PAGE EXCERPT section start

Beer brand Madrí’s claim to be ‘Madrid’s modern-style European cerveza’ is untrue – but does anyone really care, asks Pete Brown.


Madrid is one of my favourite drinking cities in the world. I love the ease of it: a leisurely caña, ice-cold with a thick, creamy head, with a tapa of fish, cheese or meat on a slice of bread, and on to the next bar. You’ll see olive stones and napkins gather in drifts by the foot rails.

Beautiful tiled walls, old men holding furious political arguments, legs of jamon gently oozing grease, and everywhere these little glasses of beer, as essential and unnoticed as the air you breathe.

One thing you’re less likely to see is a beer called Madrí. Madrí Excepcional is all over the UK. It is the most successful new alcohol brand launch in the 16 years that analyst CGA has been measuring such things. After a soft launch in October 2020, in 2022 it exploded. It’s gone from nowhere to become a top 10 lager brand. It’s everywhere. Everywhere, that is, apart from Madrid, where it has only recently launched.

The Madrí website describes the beer as “Madrid’s modern-style European cerveza”. This is straightforwardly not true. Forget Madrid: Madrí is about as Spanish as my dog Mildríd (I know that’s not the correct spelling of the name, but that’s how she spells it).

PAGE EXCERPT section end
DATA EXTRACT section start

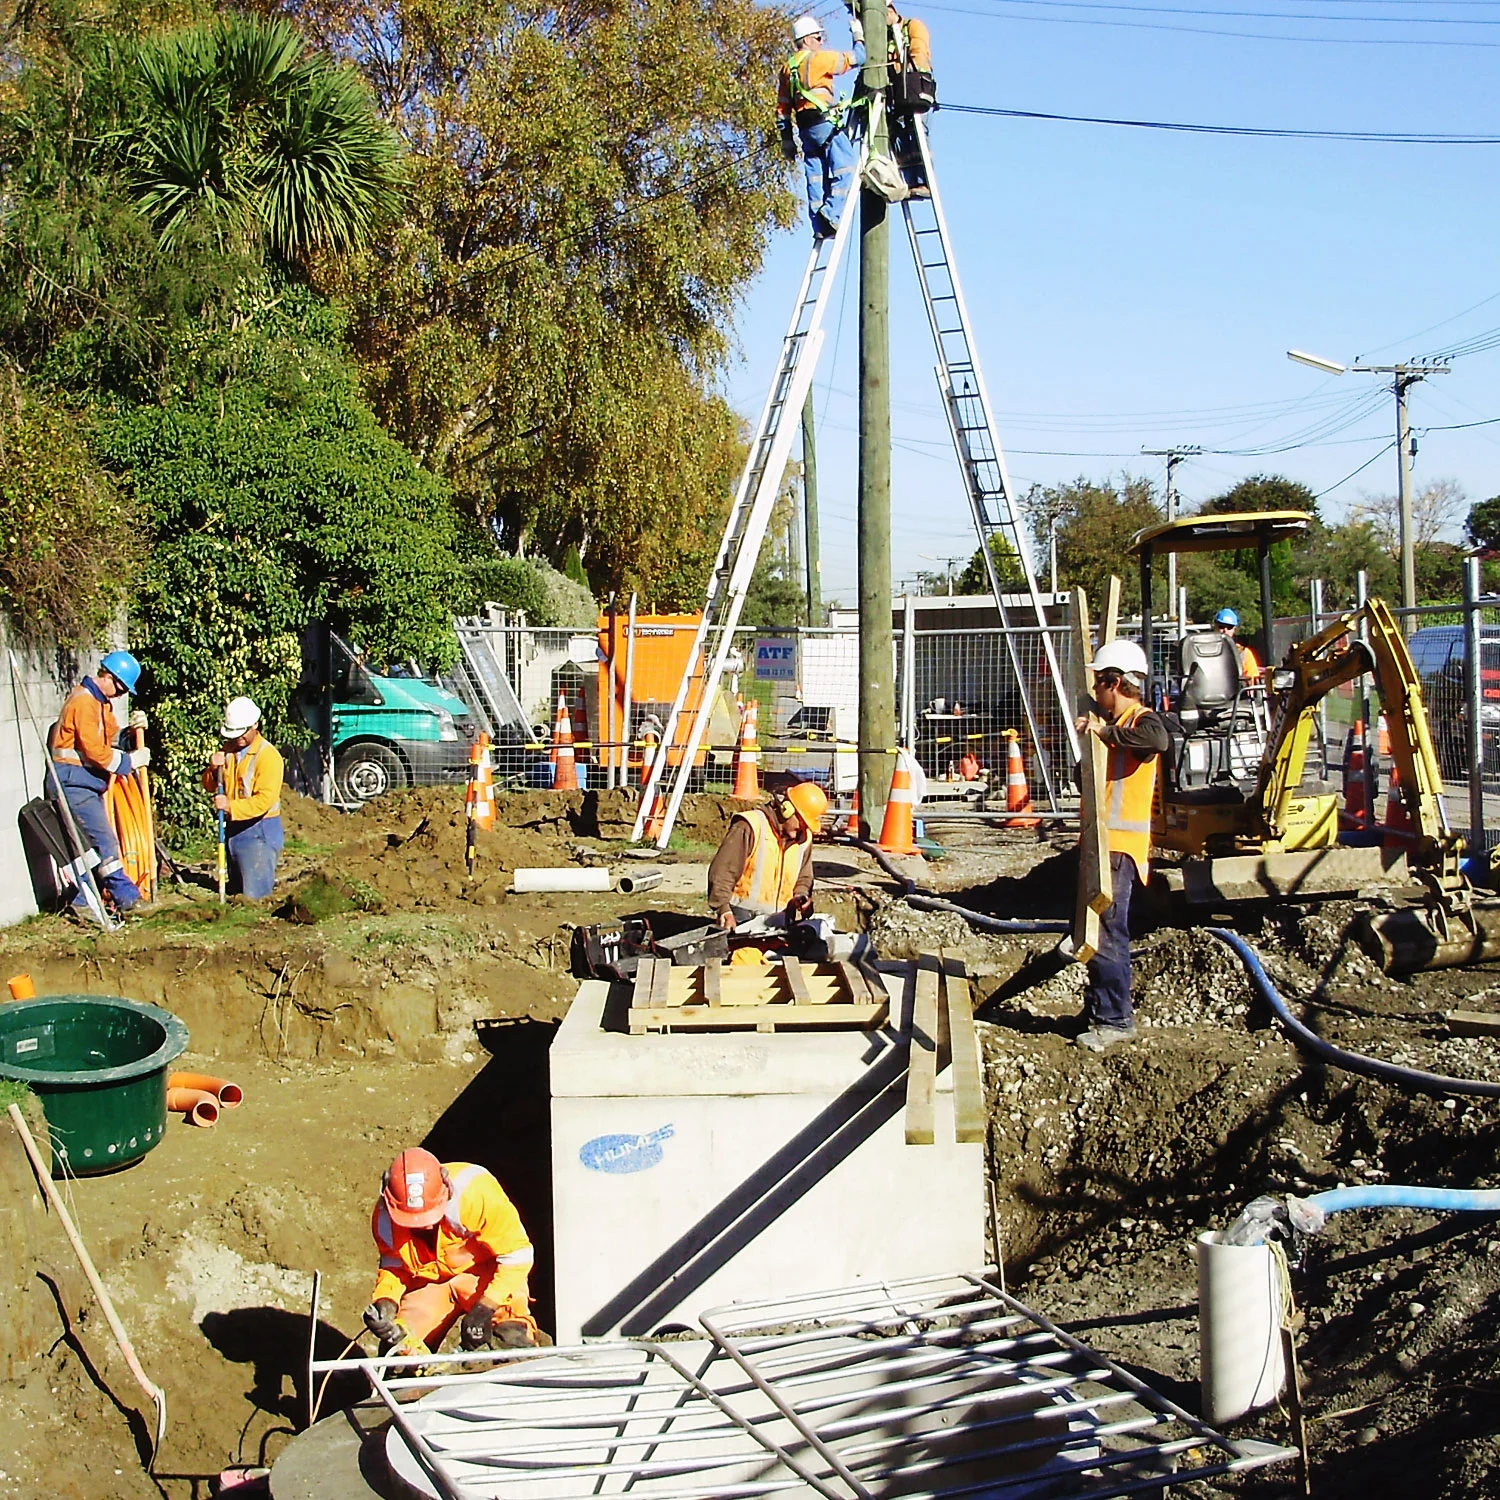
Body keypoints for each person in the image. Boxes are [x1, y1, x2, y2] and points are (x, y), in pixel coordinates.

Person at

DATA EXTRACT section end

_EXERCISE PROMPT_
Please carry on the article about the Madrí beer brand, picking up right after its last sentence. These lines come from a different source than the text above them.

_ANSWER TO THIS EXERCISE_
Look closer, and you’ll see Madrí is ‘inspired by’ the ‘soul’ of Madrid. In 2017, Molson Coors bought La Sagra brewery in Spain. The story is that Madrí is a unique collaboration with La Sagra to create an authentic Spanish lager. Overlook the fact that Madrí is only brewed by Molson Coors at several sites in the UK, including Tadcaster in Yorkshire.

Also overlook that La Sagra is actually based in Toledo, 70 miles from Madrid, and the fact that the brewery website talks about how “in Toledo everything has a special aura,” and “perhaps for this reason, La Sagra is also a different kind of beer.”

When I first checked out La Sagra after reading the blurb late last year, Madrí featured nowhere on its website. It’s there now – not listed as one of its own beers, but in a page of ‘other beers’, alongside Molson Coors brands such as Carling, Coors and Blue Moon. It claims no more ownership over Madrí than it does any of these other beers.

It is very easy – and very satisfying – to take the piss out of this completely fabricated brand, which is rumoured by sources close to Molson Coors to be Coors Light with added hop extract.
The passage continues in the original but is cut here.